Copy each line of the entries that contains the word "Испания".

Recorded data –
_ _ _ _ _ _ _

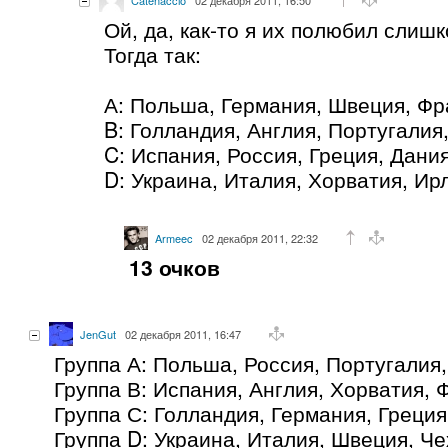
Ой, да, как-то я их полюбил слишк
Тогда так:
А: Польша, Германия, Швеция, Ф
B: Голландия, Англия, Португалия
C: Испания, Россия, Греция, Дани
D: Украина, Италия, Хорватия, Ир
Armeec
02 декабря 2011, 22:32
13 очков
JenGut
02 декабря 2011, 16:47
Группа А: Польша, Россия, Португалия
Группа В: Испания, Англия, Хорватия,
Группа С: Голландия, Германия, Греци
Группа D: Украина, Италия, Швеция, Ч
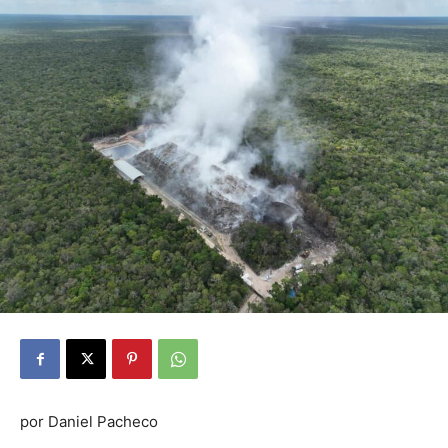
por Daniel Pacheco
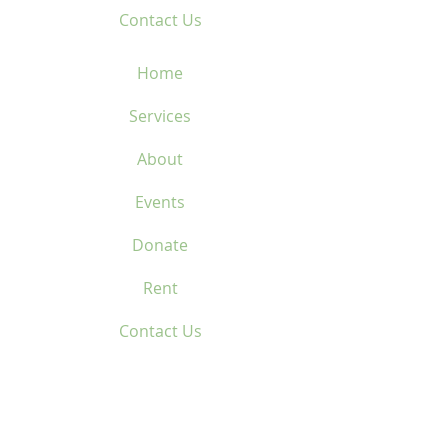
Contact Us
Home
Services
About
Events
Donate
Rent
Contact Us
Location
Home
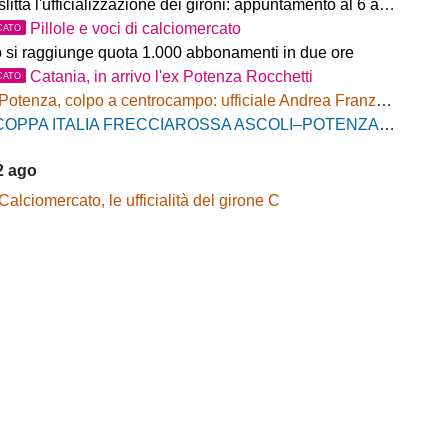
litta l'ufficializzazione dei gironi: appuntamento al 6 agosto
Pillole e voci di calciomercato
CATO
o si raggiunge quota 1.000 abbonamenti in due ore
Catania, in arrivo l'ex Potenza Rocchetti
CATO
Potenza, colpo a centrocampo: ufficiale Andrea Franzolini, firma fino al 2028
OPPA ITALIA FRECCIAROSSA ASCOLI–POTENZA: BIGLIETTI SETTORE OSPITI IN VENDITA
2 ago
Calciomercato, le ufficialità del girone C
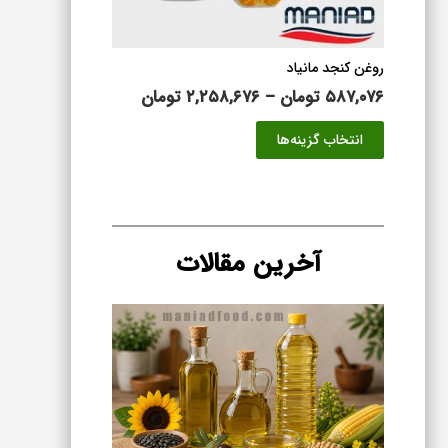
محصول
انتخاب
شوند
روغن کنجد مانیاد
محدوده
۵۸۷,۰۷۶
تومان
–
۲,۲۵۸,۶۷۶
تومان
قیمت:
این
انتخاب گزینه‌ها
۵۸۷,۰۷۶ تومان
محصول
تا
دارای
۲,۲۵۸,۶۷۶ تومان
انواع
مختلفی
می
آخرین مقالات
باشد.
گزینه
ها
ممکن
است
در
صفحه
محصول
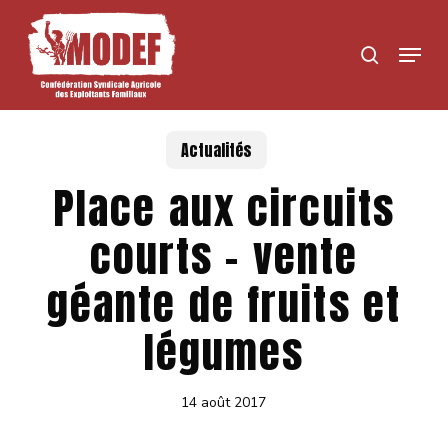
Skip
to
Menu
search
main
content
Actualités
Place aux circuits
courts – vente
géante de fruits et
légumes
14 août 2017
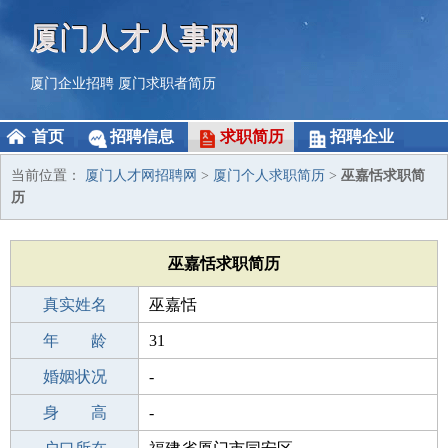
厦门人才人事网
厦门企业招聘
厦门求职者简历
首页
招聘信息
求职简历
招聘企业
当前位置：
厦门人才网招聘网
>
厦门个人求职简历
>
巫嘉恬求职简
历
巫嘉恬求职简历
真实姓名
巫嘉恬
性 别
年 龄
女
31
出生年月
婚姻状况
1995-03-31
-
学 历
身 高
高中
-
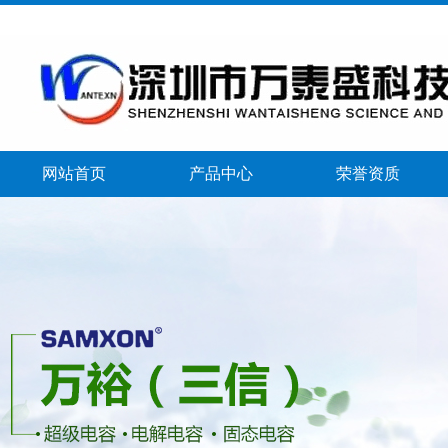
网站首页
产品中心
荣誉资质
banner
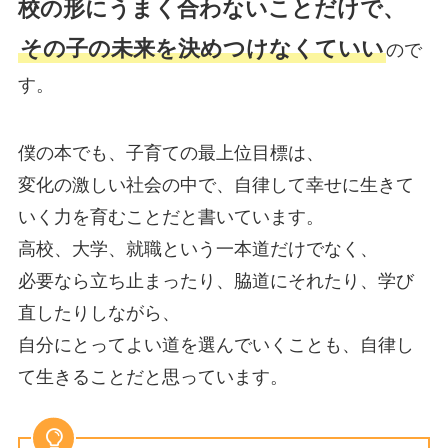
校の形にうまく合わないことだけで、
その子の未来を決めつけなくていい
ので
す。
僕の本でも、子育ての最上位目標は、
変化の激しい社会の中で、自律して幸せに生きて
いく力を育むことだと書いています。
高校、大学、就職という一本道だけでなく、
必要なら立ち止まったり、脇道にそれたり、学び
直したりしながら、
自分にとってよい道を選んでいくことも、自律し
て生きることだと思っています。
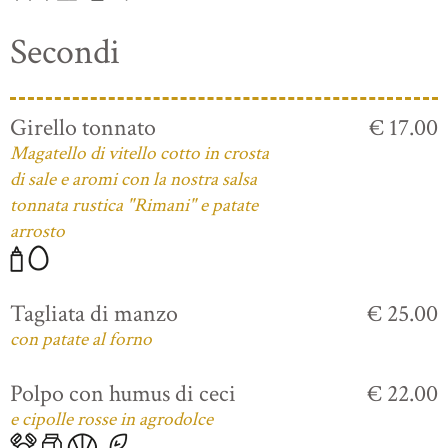
Secondi
Girello tonnato
€ 17.00
Magatello di vitello cotto in crosta
di sale e aromi con la nostra salsa
tonnata rustica "Rimani" e patate
arrosto
Tagliata di manzo
€ 25.00
con patate al forno
Polpo con humus di ceci
€ 22.00
e cipolle rosse in agrodolce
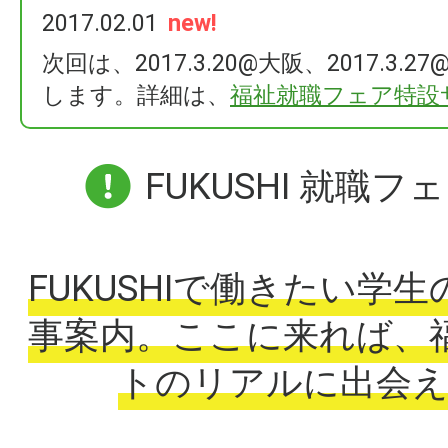
2017.02.01
new!
次回は、2017.3.20@大阪、2017.3.
します。詳細は、
福祉就職フェア特設
FUKUSHI 就職フ
FUKUSHIで働きたい学
事案内。ここに来れば、
トのリアルに出会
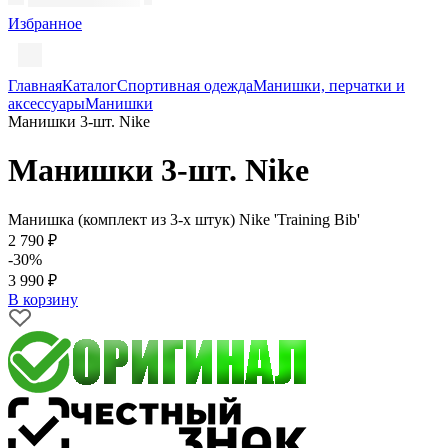
Избранное
Главная
Каталог
Спортивная одежда
Манишки, перчатки и
аксессуары
Манишки
Манишки 3-шт. Nike
Манишки 3-шт. Nike
Манишка (комплект из 3-х штук) Nike 'Training Bib'
2 790 ₽
-30%
3 990 ₽
В корзину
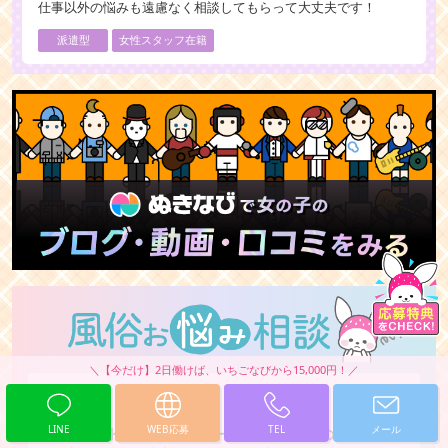
仕事以外の悩みも遠慮なく相談してもらって大丈夫です！
派遣型
女性スタッフ在籍
2026/7/18
その他質問
LINE
WEB応募
TEL
メール
Q.
仕事と関係のないプライベートの悩みはお店の人に相談し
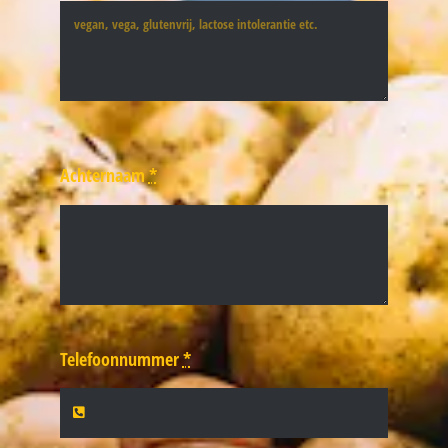
Achternaam
*
Telefoonnummer
*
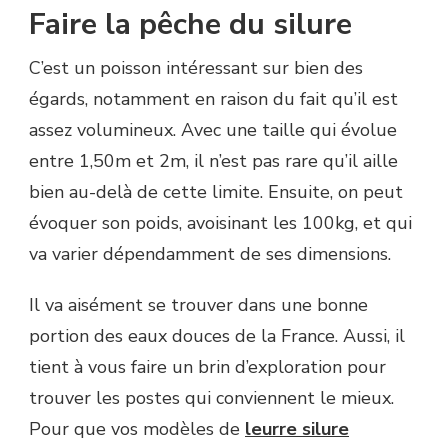
Faire la pêche du silure
C’est un poisson intéressant sur bien des
égards, notamment en raison du fait qu’il est
assez volumineux. Avec une taille qui évolue
entre 1,50m et 2m, il n’est pas rare qu’il aille
bien au-delà de cette limite. Ensuite, on peut
évoquer son poids, avoisinant les 100kg, et qui
va varier dépendamment de ses dimensions.
Il va aisément se trouver dans une bonne
portion des eaux douces de la France. Aussi, il
tient à vous faire un brin d’exploration pour
trouver les postes qui conviennent le mieux.
Pour que vos modèles de
leurre silure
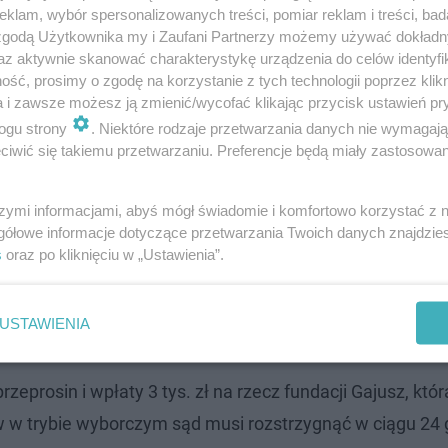
klam, wybór spersonalizowanych treści, pomiar reklam i treści, bad
prawa trafi do sądu.
 zgodą Użytkownika my i Zaufani Partnerzy możemy używać dokład
az aktywnie skanować charakterystykę urządzenia do celów identyfi
ść, prosimy o zgodę na korzystanie z tych technologii poprzez klikn
a i zawsze możesz ją zmienić/wycofać klikając przycisk ustawień pr
ogu strony
. Niektóre rodzaje przetwarzania danych nie wymagaj
iwić się takiemu przetwarzaniu. Preferencje będą miały zastosowanie
szymi informacjami, abyś mógł świadomie i komfortowo korzystać z
gółowe informacje dotyczące przetwarzania Twoich danych znajdzi
s
oraz po kliknięciu w „Ustawienia”.
USTAWIENIA
zeprosin i wpłaty 3 tys. zł na rzecz fundacji Gajusz, kt
w w trybie wyborczym sąd musi rozstrzygnąć w ciągu 24 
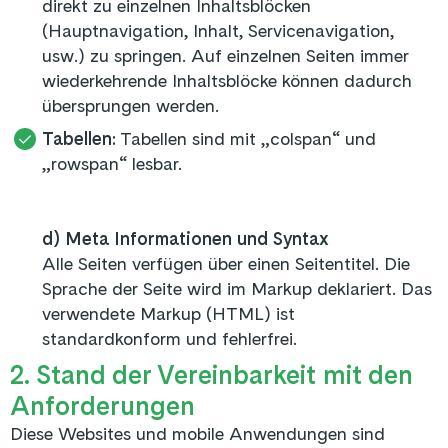
direkt zu einzelnen Inhaltsblöcken
(Hauptnavigation, Inhalt, Servicenavigation,
usw.) zu springen. Auf einzelnen Seiten immer
wiederkehrende Inhaltsblöcke können dadurch
übersprungen werden.
Tabellen:
Tabellen sind mit „colspan“ und
„rowspan“ lesbar.
d) Meta Informationen und Syntax
Alle Seiten verfügen über einen Seitentitel. Die
Sprache der Seite wird im Markup deklariert. Das
verwendete Markup (HTML) ist
standardkonform und fehlerfrei.
2. Stand der Vereinbarkeit mit den
Anforderungen
Diese Websites und mobile Anwendungen sind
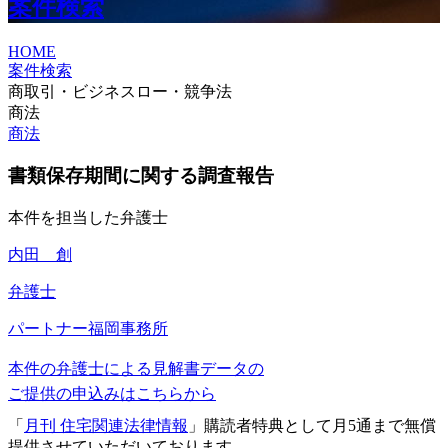
案件検索
HOME
案件検索
商取引・ビジネスロー・競争法
商法
商法
書類保存期間に関する調査報告
本件を担当した弁護士
内田 創
弁護士
パートナー
福岡事務所
本件の弁護士による見解書データの
ご提供の申込みはこちらから
「
月刊 住宅関連法律情報
」購読者特典として月5通まで無償
提供させていただいております。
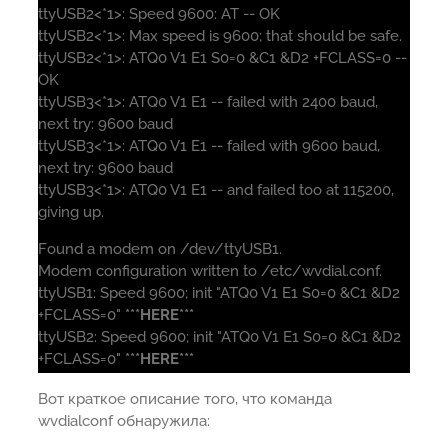
ttyUSB2<*1>: Speed 9600: AT -- OK
ttyUSB2<*1>: Max speed is 9600; that should be safe.
ttyUSB2<*1>: ATQ0 V1 E1 S0=0 &C1 &D2 +FCLASS=0 --
OK
ttyUSB3<*1>: ATQ0 V1 E1 -- failed with 2400 baud,
next try: 9600 baud
ttyUSB3<*1>: ATQ0 V1 E1 -- failed with 9600 baud,
next try: 9600 baud
ttyUSB3<*1>: ATQ0 V1 E1 -- and failed too at 115200,
giving up.
Found a modem on /dev/ttyUSB1.
Modem configuration written to /etc/wvdial.conf.
ttyUSB1: Speed 9600; init "ATQ0 V1 E1 S0=0 &C1 &D2
+FCLASS=0"
***HERE***
ttyUSB2: Speed 9600; init "ATQ0 V1 E1 S0=0 &C1 &D2
+FCLASS=0"
***HERE***
Вот краткое описание того, что команда
wvdialconf обнаружила:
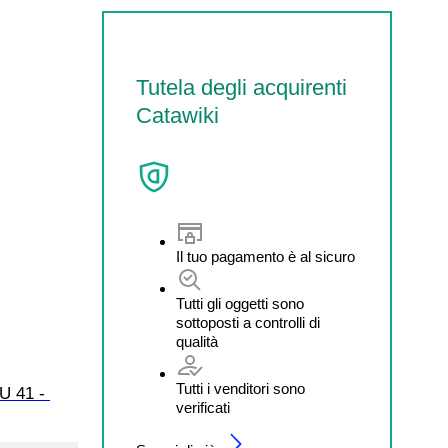
Tutela degli acquirenti
Catawiki
Il tuo pagamento è al sicuro
Tutti gli oggetti sono
sottoposti a controlli di
qualità
Tutti i venditori sono
U 41 - 
verificati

_ _ _ _ _ _ _

Answer section –
C: Испания, Россия, Греция, Дани
Группа В: Испания, Англия, Хорватия,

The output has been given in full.